By Chesney Hearst, Senior Contributing Reporter
RIO DE JANEIRO, BRAZIL – After numerous setbacks, the Museu do Amanhã (Museum of Tomorrow) is scheduled to officially open on Sunday, March 1st in Rio de Janeiro’s Zona Portuária (Port Zone). The opening will be part of the city’s year-long celebrations of its 450th anniversary.
Promising to be a place where science, art, technology, and culture meet, the museum will feature interactive installations, games, and audiovisual displays that celebrate advances in science and technology as well as predict and inspire future achievements.
Rio de Janeiro mayor Eduardo Paes officially inaugurated the visitation room of the museum on February 19th. The eighty square meter space, which is open free to the public Tuesdays through Sundays from 10AM to 5PM, features interactive videos and devices giving visitors an idea of what to expect from the museum.

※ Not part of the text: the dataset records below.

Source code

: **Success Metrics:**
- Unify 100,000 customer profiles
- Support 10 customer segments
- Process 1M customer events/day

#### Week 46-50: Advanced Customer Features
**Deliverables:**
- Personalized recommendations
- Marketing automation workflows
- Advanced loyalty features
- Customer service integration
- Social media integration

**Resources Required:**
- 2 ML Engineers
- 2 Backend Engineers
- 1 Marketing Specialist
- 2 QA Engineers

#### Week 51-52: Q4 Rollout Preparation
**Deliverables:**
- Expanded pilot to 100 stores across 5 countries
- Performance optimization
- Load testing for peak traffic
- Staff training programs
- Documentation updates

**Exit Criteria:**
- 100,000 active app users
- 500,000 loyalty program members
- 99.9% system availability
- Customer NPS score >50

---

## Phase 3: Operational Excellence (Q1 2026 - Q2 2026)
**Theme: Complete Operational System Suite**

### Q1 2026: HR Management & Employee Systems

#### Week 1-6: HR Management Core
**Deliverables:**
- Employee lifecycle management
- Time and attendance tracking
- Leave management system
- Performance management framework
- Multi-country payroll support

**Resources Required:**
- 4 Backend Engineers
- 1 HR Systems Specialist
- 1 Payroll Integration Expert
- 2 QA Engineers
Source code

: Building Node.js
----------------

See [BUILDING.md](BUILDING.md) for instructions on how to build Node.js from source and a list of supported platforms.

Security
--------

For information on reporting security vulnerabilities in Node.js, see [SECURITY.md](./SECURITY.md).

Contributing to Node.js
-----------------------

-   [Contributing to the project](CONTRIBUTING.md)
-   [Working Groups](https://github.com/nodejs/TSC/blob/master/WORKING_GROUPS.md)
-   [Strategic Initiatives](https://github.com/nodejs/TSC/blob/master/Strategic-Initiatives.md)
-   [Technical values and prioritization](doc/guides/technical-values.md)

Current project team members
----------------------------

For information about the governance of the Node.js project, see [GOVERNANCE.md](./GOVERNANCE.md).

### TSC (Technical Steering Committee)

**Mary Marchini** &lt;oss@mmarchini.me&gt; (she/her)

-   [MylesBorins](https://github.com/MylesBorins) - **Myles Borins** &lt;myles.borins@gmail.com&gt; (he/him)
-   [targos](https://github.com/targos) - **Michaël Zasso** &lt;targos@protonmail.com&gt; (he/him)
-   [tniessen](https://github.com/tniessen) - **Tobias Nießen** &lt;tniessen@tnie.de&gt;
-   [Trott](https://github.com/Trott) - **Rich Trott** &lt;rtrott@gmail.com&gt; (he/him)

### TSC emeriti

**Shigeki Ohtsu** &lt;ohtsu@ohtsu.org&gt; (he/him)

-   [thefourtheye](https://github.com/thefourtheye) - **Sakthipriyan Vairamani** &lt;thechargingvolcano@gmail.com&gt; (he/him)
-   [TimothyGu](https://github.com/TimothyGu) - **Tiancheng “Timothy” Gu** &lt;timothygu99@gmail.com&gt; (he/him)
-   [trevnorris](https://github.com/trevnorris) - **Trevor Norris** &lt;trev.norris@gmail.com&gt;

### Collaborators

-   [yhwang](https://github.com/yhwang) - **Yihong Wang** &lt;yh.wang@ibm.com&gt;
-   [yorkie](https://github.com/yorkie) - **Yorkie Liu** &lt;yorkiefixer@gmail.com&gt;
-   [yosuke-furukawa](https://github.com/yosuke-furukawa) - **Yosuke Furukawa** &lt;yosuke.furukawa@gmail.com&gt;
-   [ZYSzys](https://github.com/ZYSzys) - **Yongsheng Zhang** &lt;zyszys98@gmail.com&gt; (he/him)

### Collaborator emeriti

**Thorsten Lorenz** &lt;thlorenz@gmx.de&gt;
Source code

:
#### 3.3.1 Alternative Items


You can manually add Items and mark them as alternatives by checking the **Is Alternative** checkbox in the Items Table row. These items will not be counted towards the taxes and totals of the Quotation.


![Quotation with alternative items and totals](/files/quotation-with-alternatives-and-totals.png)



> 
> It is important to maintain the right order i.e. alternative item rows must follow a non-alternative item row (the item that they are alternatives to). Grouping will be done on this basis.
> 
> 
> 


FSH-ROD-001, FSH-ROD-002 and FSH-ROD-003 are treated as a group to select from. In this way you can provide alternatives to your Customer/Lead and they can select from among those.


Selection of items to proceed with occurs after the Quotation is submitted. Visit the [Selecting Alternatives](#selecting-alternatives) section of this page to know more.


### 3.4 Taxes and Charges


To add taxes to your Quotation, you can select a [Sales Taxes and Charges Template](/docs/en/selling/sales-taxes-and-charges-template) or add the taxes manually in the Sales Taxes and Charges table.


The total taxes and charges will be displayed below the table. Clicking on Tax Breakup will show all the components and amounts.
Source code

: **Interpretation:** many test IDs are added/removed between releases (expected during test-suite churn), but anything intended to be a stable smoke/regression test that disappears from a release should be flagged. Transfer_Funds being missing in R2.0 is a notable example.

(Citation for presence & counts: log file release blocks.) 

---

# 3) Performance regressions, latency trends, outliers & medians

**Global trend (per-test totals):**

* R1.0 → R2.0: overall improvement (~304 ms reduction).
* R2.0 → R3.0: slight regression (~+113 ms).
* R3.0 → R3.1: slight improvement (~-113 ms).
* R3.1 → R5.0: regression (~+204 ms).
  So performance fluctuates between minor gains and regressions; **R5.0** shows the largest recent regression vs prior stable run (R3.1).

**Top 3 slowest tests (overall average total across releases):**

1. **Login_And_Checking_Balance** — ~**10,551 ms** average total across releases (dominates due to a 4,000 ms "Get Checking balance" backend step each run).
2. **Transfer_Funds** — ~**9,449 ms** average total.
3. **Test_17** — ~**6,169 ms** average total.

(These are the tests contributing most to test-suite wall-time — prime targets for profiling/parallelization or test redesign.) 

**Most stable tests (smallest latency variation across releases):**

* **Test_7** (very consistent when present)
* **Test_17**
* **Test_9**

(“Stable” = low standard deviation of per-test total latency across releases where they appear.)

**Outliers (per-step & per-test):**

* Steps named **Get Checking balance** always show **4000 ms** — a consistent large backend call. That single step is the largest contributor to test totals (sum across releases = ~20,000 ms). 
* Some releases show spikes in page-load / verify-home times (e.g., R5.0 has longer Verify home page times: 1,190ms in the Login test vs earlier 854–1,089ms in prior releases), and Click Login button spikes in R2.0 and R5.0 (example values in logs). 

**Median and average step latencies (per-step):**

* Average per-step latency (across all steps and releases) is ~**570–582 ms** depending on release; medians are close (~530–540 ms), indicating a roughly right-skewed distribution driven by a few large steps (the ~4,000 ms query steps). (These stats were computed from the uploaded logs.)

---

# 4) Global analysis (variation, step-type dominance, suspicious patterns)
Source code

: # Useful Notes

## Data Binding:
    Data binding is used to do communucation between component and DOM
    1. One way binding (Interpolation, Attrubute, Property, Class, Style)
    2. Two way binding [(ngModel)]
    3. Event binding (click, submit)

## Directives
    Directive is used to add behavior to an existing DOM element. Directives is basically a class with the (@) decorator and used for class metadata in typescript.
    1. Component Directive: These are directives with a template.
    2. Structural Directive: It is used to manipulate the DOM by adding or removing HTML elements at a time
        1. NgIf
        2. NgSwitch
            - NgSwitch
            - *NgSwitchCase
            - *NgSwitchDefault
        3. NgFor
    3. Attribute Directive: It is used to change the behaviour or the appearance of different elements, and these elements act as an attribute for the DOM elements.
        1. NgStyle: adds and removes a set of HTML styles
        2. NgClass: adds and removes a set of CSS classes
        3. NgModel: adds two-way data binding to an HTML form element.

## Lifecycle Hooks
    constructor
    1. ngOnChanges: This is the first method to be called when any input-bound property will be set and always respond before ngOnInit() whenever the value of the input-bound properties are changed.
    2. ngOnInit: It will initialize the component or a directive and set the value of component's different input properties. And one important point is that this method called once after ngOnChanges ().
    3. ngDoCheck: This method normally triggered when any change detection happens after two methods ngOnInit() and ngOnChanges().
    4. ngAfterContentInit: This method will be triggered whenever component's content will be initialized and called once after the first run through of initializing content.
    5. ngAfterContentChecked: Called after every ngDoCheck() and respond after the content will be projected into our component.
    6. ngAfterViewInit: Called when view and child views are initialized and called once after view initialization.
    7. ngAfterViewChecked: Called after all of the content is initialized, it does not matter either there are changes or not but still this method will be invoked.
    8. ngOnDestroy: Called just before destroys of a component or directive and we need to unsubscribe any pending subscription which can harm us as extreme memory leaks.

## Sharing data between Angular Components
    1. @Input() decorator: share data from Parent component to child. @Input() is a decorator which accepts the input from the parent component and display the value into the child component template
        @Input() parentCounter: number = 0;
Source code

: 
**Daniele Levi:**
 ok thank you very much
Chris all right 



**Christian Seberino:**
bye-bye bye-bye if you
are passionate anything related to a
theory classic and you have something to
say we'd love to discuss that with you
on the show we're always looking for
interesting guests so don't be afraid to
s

“It is a preview of the narrative structure of the Museu do Amanhã,” curator of the museum Luiz Alberto Oliveira told Agência Brasil during the inauguration of the room. “It’s an applied science museum that can be used to explore future possibilities. The idea is that the visitors here, to this little room, will have a first taste of what the complete contents of the museum will be.”
Costing an estimated R$215 million, R$85 million over the originally budgeted R$130 million, the work was funded by the city and federal government as well as private investors including Banco Santander.
With the museums’s location near the port terminal, where many cruise ships dock, investors hope the museum will draw visitors from around the world after its opening, during the future 2016 Olympics Games and far into the future. Once completed, Hugo Barreto, Secretary-General of the Roberto Marinho Foundation, told Agência Brasil he anticipated the museum will attract approximately one million tourists a year.
Construction of the museum has not been a smooth process with setbacks beginning as early as 2013, when auditors reported irregularities in plans for the building’s scaffolding and an elevator. Then earlier in January of this year, the Ministry of Labor temporarily suspended construction after a worker died on site and another auditor reported problems with the museum’s power system.
There have also been protests against the entire Porto Marvavilha project, with complaints about expenses, the aesthetics and placement of new structures and outrage that construction has displaced current residents.
Regardless of setbacks or protests, the museum’s March 1st opening is officially included on the calendar of events celebrating the 450th anniversary of the city. Mayor Paes said the newly scheduled opening will be a gift to the city on its birthday, which officially is March 1st.
“We want the inauguration of the museum on March 1st to be like a cake, like a grand present to the city,” Paes told G1.
More than 200 events are taking place throughout the city in celebration of the city’s 450th year. Anniversary events began with the Réveillion (New Year’s Eve) 2015 celebrations on Copacabana Beach and have continued with various openings,activities and performances including samba school Portela’s 2015 Carnvial enredo (theme): “ImaginaRio, 450 janeiros de uma cidade surreal” (ImagineRio, 450 januaries of a surreal city), which paid homage to the city.